Anforderungen
a – Erläutern Sie in ein bis drei Sätzen, wie der Filmbezug im Titel „Denn sie wissen nicht, was sie tun …“ laut dem folgenden Textauszug mit der Veranstaltung zusammenhängt.
b – An welchem Datum fand die im folgenden Textauszug beschriebene Veranstaltung statt?
c – Zählen Sie alle Personen und Arbeitskreise auf, die im folgenden Textauszug namentlich genannt werden.

Grundbuch für Erbrechtler anhand von praktischen Fällen

„Denn sie wissen nicht, was sie tun …“

In der Veranstaltung am 8. November 2023 des Arbeitskreises Erbrecht, zu der auch der Arbeitskreis Miet- und WEG-Recht eingeladen war, ging es dem Referenten Notar Axel Sawal zwar nicht wie in dem Film mit James Dean um Liebe und Anerkennung, sondern um vermeidbare Fehler bei Grundbucheintragungen. Notar Axel Sawal lieferte nicht nur eine erheiternde, sondern auch eine tiefgehende Fortbildungsveranstaltung anhand von praktischen Fällen, die er mit Titeln aus bekannten Kinofilmen versehen hatte. Der Wissenshorizont dürfte sich bei den meisten anderen Anwesenden – vermutlich – beträchtlich erweitert haben.

Eine Datenreihe
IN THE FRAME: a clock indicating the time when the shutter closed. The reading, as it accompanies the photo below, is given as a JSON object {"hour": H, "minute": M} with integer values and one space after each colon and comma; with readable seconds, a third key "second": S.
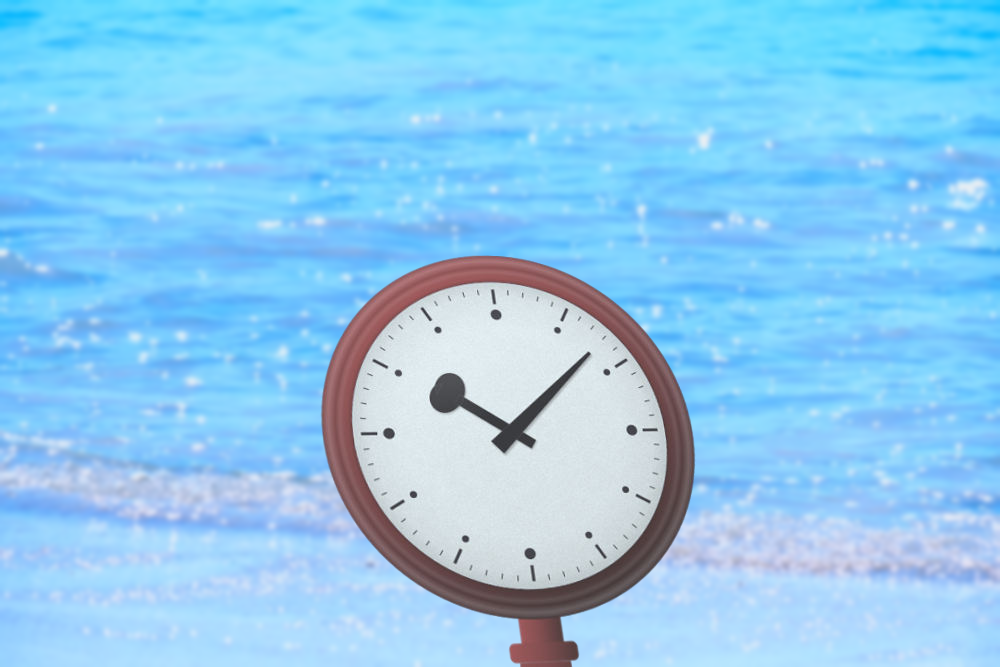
{"hour": 10, "minute": 8}
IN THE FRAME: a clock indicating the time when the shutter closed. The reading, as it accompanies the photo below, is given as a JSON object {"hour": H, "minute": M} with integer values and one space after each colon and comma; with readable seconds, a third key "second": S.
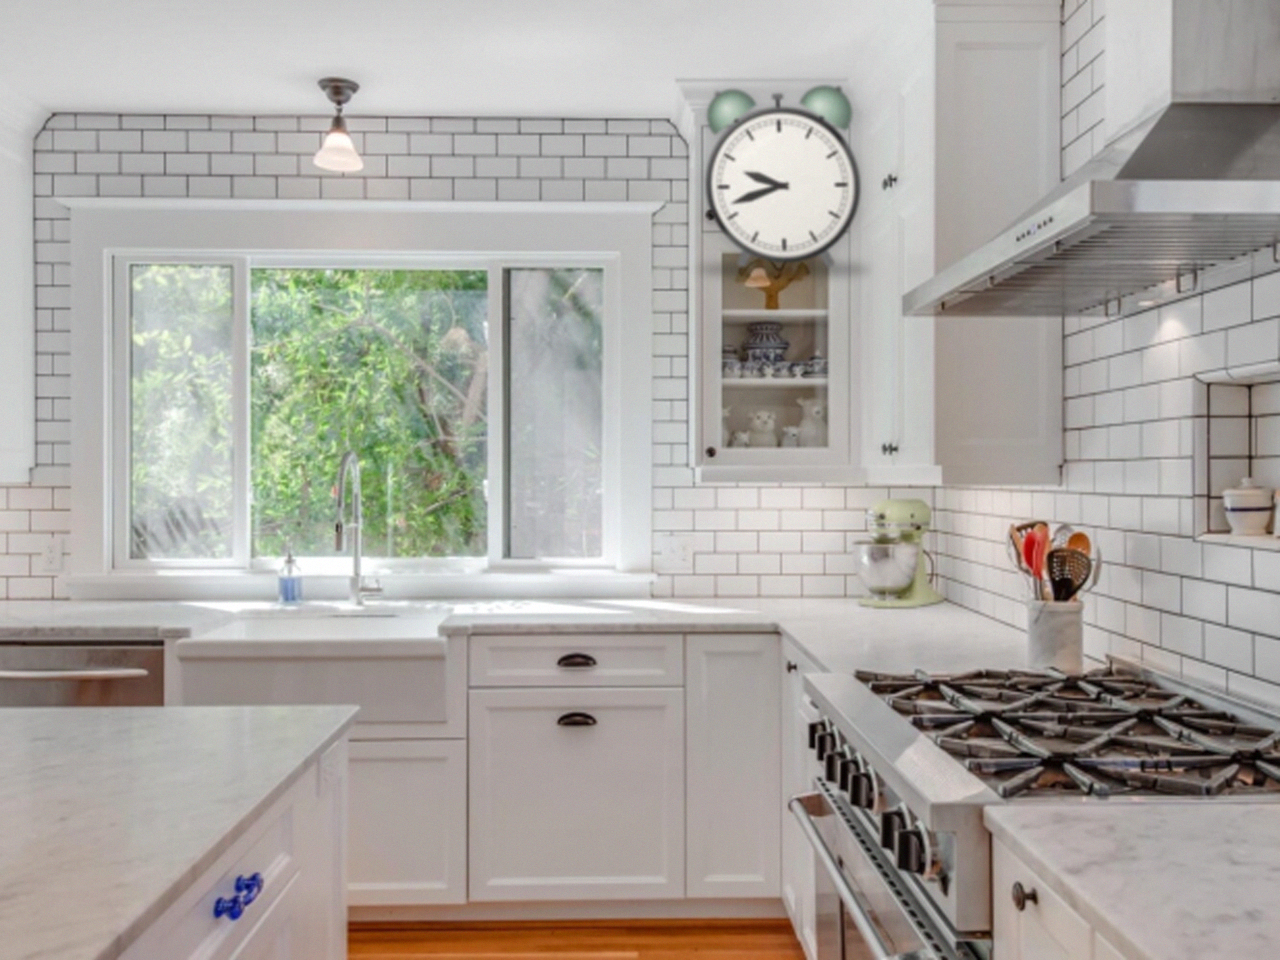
{"hour": 9, "minute": 42}
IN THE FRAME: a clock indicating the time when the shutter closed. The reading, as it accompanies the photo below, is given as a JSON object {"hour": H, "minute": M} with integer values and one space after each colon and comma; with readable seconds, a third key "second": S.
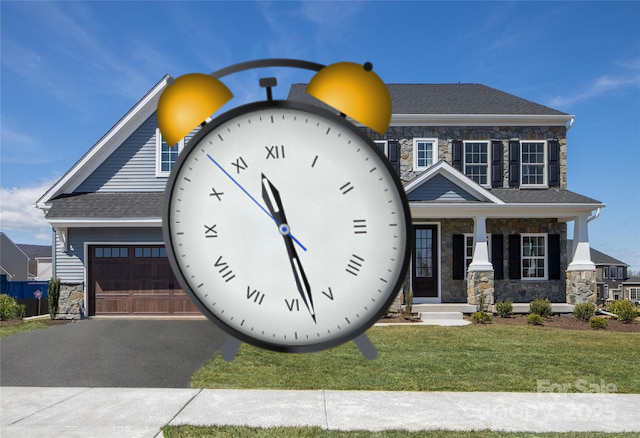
{"hour": 11, "minute": 27, "second": 53}
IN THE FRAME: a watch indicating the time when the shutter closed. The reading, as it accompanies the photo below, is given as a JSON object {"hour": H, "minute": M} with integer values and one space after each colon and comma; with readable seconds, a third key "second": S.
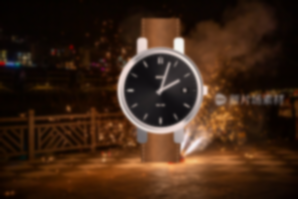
{"hour": 2, "minute": 3}
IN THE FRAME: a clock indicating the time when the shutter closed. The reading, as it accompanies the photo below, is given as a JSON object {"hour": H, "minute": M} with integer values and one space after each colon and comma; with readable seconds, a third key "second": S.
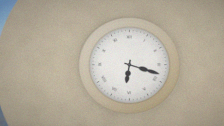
{"hour": 6, "minute": 18}
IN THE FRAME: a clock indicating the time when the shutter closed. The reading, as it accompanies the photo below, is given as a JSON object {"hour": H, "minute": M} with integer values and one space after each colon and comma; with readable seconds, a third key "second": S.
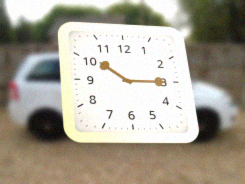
{"hour": 10, "minute": 15}
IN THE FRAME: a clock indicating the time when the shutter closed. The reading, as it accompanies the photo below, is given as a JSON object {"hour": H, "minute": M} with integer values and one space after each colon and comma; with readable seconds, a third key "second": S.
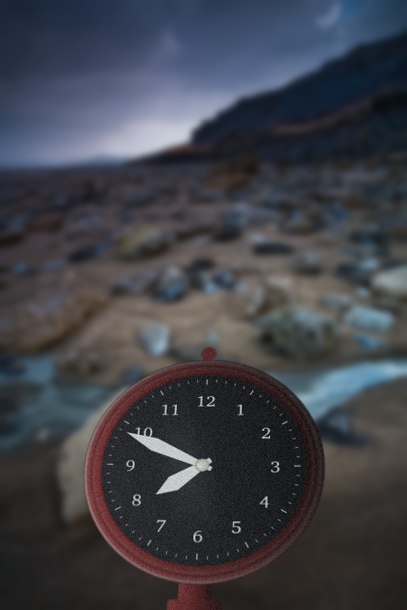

Schriftliche Antworten
a – Der Referent hatte die praktischen Fälle seiner Veranstaltung mit Titeln aus bekannten Kinofilmen versehen. Anders als in dem Film mit James Dean ging es dabei allerdings nicht um Liebe und Anerkennung, sondern um vermeidbare Fehler bei Grundbucheintragungen.

b – Am 8. November 2023.

c –
- Arbeitskreis Erbrecht
- Arbeitskreis Miet- und WEG-Recht
- Axel Sawal
- James Dean